« Parfois je trouve les autres filles belles. Et j’aime aussi ça quand je viens à toucher le corps d’une autre fille. »
Dans le microcosme multiculturel de son quartier berlinois, il y a de nombreuses premières fois pour Nora (Lena Urzendowsky), 14 ans. Elle a ses règles pour la première fois, fume de la marijuana, découvre son amour pour les autres filles et rencontre la sauvage Romy (Jella Haase). Avec elle, la zone bruyante de Kreuzberg semble soudainement infiniment vaste et pleine de beauté cachée. Alors que la chaleur colle à sa peau, Nora donne son cœur à la « wild » Romy et apprend à se tenir debout.
Avec Cocoon, Leonie Krippendorff offre un film touchant sur le concept du passage vers l’âge adulte. Elle mise sur l’utilisation de thèmes classiques du genre, sans tomber dans le cliché.
Après avoir visionné ce film, j’en suis venu à me demander comment ça se fait que je me retrouve à voir une si grande quantité de films traitant de l’adolescence au féminin… Ce questionnement me vient-il du fait que ces films traitent souvent du thème de l’identité?
Quoiqu’il en soit, Cocoon nous amène au moment précis de la vie de Nora où elle sortira de son cocon. La réalisatrice a eu la bonne idée d’illustrer ce passage de la fille très timide à la fille plus extravertie, en la mettant en parallèle avec l’insecte que l’adolescente élève : une chenille. Une comparaison qui peut sembler facile, mais qui est très bien utilisée.
Nora vient d’un milieu pauvre. Elle n’a que 14 ans et elle se questionne. Mais elle ne sait où chercher des réponses. Même l’enseignant d’éducation sexuelle ne l’aide pas vraiment lorsqu’elle lui demande conseil. Et comme c’est souvent le cas dans la réalité, elle devra trouver ses réponses par elle-même.
Non, ce n’est pas facile de faire son chemin dans la vie lorsque le seul modèle qu’on a est sa sœur de 2 ans son ainée. Surtout qu’elle n’est pas un modèle de responsabilité. Les deux filles sont plutôt laissées à elles-mêmes. Leur mère est absente, travaillant dans un bar et passant le reste de son temps à boire et à sortir.
Les personnes comme Nora et Jule, sa sœur, n’ont d’autre choix que de s’arranger. Et dans ces familles cela demande de la chance pour réussir à s’en sortir. Pour l’adolescente de 14 ans, cela passera par la rencontre de Romy.

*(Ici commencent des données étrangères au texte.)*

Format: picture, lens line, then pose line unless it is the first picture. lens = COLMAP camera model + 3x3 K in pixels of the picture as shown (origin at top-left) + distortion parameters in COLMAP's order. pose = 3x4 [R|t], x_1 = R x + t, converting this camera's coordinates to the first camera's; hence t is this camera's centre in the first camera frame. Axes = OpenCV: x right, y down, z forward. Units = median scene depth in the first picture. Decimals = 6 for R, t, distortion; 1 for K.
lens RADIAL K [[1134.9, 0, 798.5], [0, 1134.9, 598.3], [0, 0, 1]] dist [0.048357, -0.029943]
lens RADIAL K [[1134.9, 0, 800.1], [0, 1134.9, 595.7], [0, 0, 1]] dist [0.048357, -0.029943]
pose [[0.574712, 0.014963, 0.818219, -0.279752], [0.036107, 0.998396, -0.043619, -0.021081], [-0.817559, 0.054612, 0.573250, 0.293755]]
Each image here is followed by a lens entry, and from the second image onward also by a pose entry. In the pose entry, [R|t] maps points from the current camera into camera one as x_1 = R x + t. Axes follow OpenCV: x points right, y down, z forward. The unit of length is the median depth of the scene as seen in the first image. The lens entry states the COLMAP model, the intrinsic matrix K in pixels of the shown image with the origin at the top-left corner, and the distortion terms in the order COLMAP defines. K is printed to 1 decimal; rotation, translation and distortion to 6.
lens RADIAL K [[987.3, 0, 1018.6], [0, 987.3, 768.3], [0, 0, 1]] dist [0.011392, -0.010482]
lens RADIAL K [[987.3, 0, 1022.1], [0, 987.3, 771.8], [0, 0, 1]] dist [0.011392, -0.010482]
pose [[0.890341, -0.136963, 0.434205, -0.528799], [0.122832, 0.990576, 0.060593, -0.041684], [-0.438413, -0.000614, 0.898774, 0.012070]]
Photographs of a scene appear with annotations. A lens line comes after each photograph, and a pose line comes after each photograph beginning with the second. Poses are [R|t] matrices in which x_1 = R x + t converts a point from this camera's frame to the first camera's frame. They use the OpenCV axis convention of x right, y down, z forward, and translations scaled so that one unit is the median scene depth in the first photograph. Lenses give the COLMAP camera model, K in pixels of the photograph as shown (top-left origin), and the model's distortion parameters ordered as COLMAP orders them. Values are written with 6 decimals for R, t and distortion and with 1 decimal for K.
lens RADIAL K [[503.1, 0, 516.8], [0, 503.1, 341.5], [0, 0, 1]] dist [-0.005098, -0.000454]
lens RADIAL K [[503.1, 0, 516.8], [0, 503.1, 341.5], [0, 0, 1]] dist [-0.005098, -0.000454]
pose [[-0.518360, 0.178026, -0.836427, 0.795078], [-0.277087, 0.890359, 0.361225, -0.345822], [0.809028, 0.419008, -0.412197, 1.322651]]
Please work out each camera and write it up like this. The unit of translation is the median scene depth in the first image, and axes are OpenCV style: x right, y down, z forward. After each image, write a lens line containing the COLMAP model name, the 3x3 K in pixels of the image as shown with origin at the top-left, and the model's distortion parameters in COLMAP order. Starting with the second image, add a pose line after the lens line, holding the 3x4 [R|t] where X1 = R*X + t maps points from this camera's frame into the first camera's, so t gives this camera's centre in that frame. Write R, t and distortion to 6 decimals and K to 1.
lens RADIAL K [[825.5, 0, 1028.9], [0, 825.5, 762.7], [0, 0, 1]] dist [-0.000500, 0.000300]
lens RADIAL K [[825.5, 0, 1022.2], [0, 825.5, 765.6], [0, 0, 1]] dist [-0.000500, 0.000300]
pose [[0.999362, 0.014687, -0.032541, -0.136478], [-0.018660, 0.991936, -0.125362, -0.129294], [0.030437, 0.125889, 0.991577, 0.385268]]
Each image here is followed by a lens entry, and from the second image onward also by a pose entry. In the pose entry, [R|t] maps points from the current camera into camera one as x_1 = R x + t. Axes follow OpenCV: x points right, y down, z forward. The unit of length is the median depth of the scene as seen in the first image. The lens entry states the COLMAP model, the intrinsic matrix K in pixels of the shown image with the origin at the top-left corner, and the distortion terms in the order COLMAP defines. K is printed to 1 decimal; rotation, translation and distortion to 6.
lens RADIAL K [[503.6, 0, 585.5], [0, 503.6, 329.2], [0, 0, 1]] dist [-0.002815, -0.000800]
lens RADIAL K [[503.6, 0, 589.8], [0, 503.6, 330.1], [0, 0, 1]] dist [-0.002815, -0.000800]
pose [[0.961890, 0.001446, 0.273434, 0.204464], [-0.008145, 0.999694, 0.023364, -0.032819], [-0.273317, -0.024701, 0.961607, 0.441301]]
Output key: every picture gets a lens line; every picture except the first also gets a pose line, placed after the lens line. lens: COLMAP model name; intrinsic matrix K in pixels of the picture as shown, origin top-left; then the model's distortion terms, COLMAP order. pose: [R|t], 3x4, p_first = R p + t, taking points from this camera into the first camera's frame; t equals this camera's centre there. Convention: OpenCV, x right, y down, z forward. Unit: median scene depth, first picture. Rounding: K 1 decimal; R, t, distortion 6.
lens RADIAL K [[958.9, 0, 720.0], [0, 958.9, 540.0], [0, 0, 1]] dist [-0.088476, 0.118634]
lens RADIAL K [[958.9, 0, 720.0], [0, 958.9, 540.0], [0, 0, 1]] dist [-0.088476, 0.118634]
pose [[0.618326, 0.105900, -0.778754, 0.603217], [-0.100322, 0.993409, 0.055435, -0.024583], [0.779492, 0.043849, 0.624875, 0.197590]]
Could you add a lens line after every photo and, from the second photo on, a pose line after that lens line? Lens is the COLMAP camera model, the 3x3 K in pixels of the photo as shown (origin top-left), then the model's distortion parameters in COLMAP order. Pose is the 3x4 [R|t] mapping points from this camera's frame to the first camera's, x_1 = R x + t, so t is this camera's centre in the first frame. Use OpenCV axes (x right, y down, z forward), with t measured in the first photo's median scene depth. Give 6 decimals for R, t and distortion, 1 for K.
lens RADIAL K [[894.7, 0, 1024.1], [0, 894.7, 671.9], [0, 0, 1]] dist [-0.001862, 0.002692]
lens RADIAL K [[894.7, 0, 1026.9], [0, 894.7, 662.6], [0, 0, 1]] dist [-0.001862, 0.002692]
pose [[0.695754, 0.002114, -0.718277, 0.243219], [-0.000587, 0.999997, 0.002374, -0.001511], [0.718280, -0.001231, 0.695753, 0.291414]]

Et donc, malgré la laideur du monde qui entoure Nora, la réalisatrice réussit à créer une œuvre belle, douce et touchante. Et la rencontre entre Romy et Nora donnera une belle opportunité à la réalisatrice de montrer la beauté dans la vie des personnages et non seulement à l’image. Ce passage du laid au beau – dans la vie du personnage – se fait tout en douceur. Tout s’installe par un simple regard. Un plan d’une demi-seconde. On comprend alors que l’histoire vient de basculer. Puis on attend que cela tourne au vinaigre…
Que serait l’adolescence sans des difficultés, de la peine, de l’amour et des peines d’amour?
La puberté et les questions qui l’entourent semblent être quelque chose d’intemporel. Pas étonnant que le sujet revienne encore et encore au cinéma. Et malheureusement, c’est souvent le genre des comédies grasses qui ramasse ce thème. Mais lorsque le réalisme social s’empare de la chose, ça peut donner de petits bijoux.
Comme le disait la réalisatrice lors d’une entrevue, « Deux générations après moi, Nora traite toujours des mêmes sujets: qui suis-je, quel genre de monde est-ce, comment veux-je me positionner et qui veux-je aimer? » Il semble que Krippendorff a bien gardé en mémoire ce qu’est cette période difficile. Évidemment, je ne suis pas et je n’ai jamais été une adolescente de 14 ans, j’en suis conscient. Mais quand on observe réellement le monde qui nous entoure on remarque des choses.
Quand on regarde Nora passer de la petite fille ultra timide qui suit sa sœur partout et qui se laisse mener par cette dernière, à la jeune femme qui « ose » affirmer son amour pour une fille en public, on ne peut que se revoir au même âge. L’enjeu n’est pas nécessairement important. Dans ce cas-ci, il s’agit d’accepter et de vivre son homosexualité. Mais à cet âge, on se retrouve dans un tourbillon de questionnements. Et Cocoon illustre merveilleusement bien ce moment charnière.
Cocoon raconte une histoire importante. C’est une histoire sur combien il est libérateur de se libérer de l’image créée par les médias et la société afin de se sentir vrai.
Et telle la chenille qui se transforme en papillon à la sortie de son cocon, Nora se transformera pour devenir qui elle est vraiment.